As I was making decisions I hunted around this site, watched videos, and picked my own path, as should you. My build is going to be different from yours, and you should investigate what you need. But don't pay to overkill the system because you may just create more points of failure.

The big difference between my choice and others here is that I don't have a high-watt light bar or electric heating system. If I was to put on bigger lights or a higher draw system, I'd likely go with a stinger or other high-load relay (search this site).
In the end:
  1. I installed a dual battery with a True Isolator and the two negative battery terminals are direct-linked by the factory rat-tail (extended to reach). As a side note, I had a twice-to-the-shop stalling problem with my new 2021 P1K5 LE. It felt like a fuel/pump problem, but was as simple as a hard to diagnose loose second ground. The point is to make sure you have a solid grounds however you choose to go.
  2. I put a posi-tap on the black/white oem ACC fuse wire to trigger a standard 30 amp automotive relay for key on power (KOP) for all of my accessories. In the future, I may install a bypass switch so I can run lights off my second battery without the KOP.
  3. The 30 amp KOP automotive relay then electrifies a marine grade 30A circuit breaker (from Amazon). This is something I didn't need to do. The 30 amp circuit breaker protects everything down system, and it's emotionally nice to be able to flip the switch and de-power everything behind the breaker, but I don't need it. It's an additional point of failure.
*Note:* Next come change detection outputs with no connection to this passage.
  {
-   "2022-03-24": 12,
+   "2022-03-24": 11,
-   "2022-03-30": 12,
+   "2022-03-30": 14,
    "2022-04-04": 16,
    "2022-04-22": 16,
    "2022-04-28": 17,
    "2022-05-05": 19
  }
  4. The 30A circuit breaker then positive powers a 6 post fuse box (these are all over Amazon and Ebay, including with more than just six posts). I am a huge fan of this type of system, and it can eliminate the need for positive and negative buses, and in-line fuses. The box has a negative bus-bar along the bottom, which I have hardwired straight to the negative terminal on the second battery (and thus direct to the first). So I personally have no need for a separate negative bus bar.
  5. For my accessories (below), I removed all of the in-line fuses. With a fuse box, the in-line fuses become additional points of failure. But you must make sure to run the accessories through the right Amp fuse in the fuse box if you are going to remove the in-line fuses.
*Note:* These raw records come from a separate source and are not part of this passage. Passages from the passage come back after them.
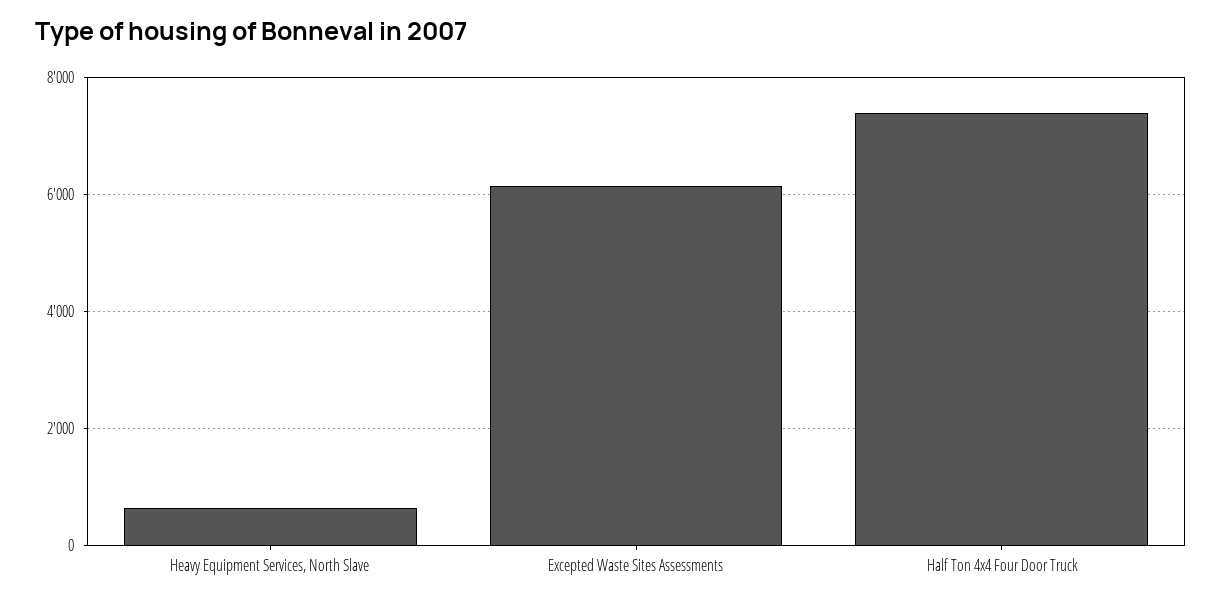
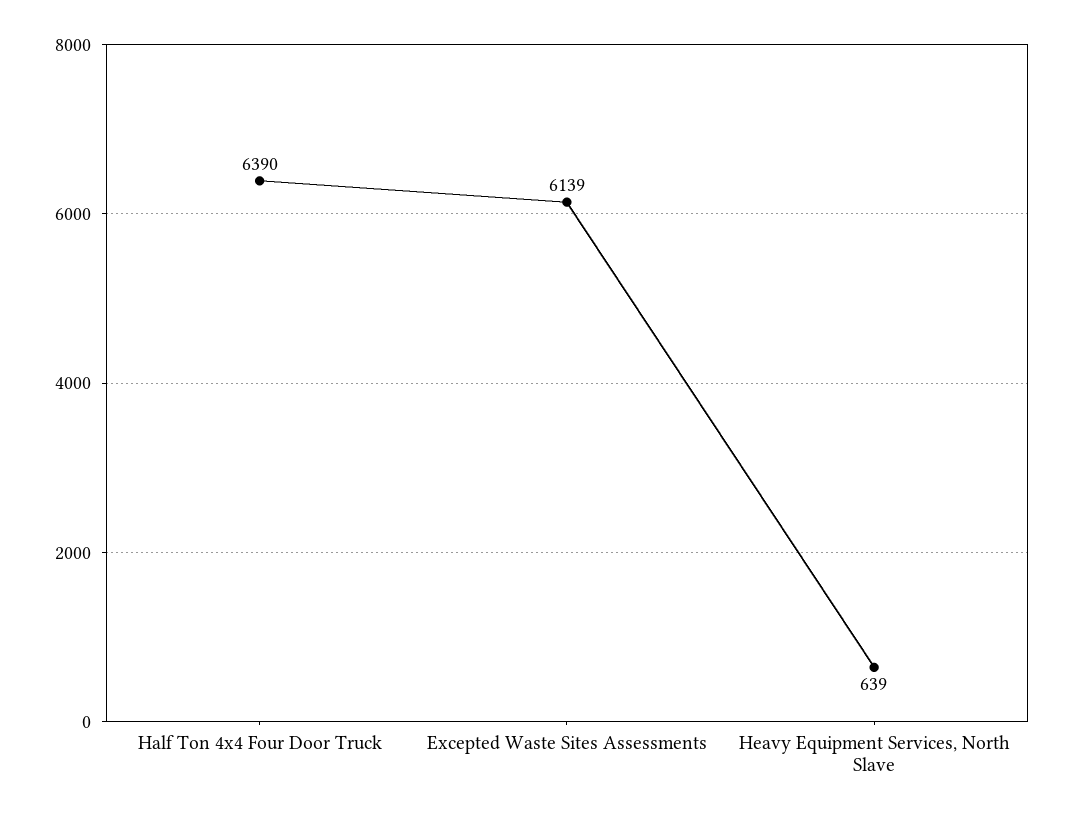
  {
    "Heavy Equipment Services, North Slave": 639,
    "Excepted Waste Sites Assessments": 6139,
-   "Half Ton 4x4 Four Door Truck": 7400
+   "Half Ton 4x4 Four Door Truck": 6390
  }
  6. My added accessories are 80W front pod lights, a 10W rear light, a street legal turn signal kit, and a 7" under-seat fan blowing back across the headers, and the winch relay/solenoid switch.
  7. My winch load wiring is heavy gauge (from the Superwinch box) direct to solenoid and 2nd battery because of the heavy loads. I don't think you should put the winch loads through any relay.
From the above, my biggest regret is going with a 6 post fuse box. Doing it again, I would go with 12 no question.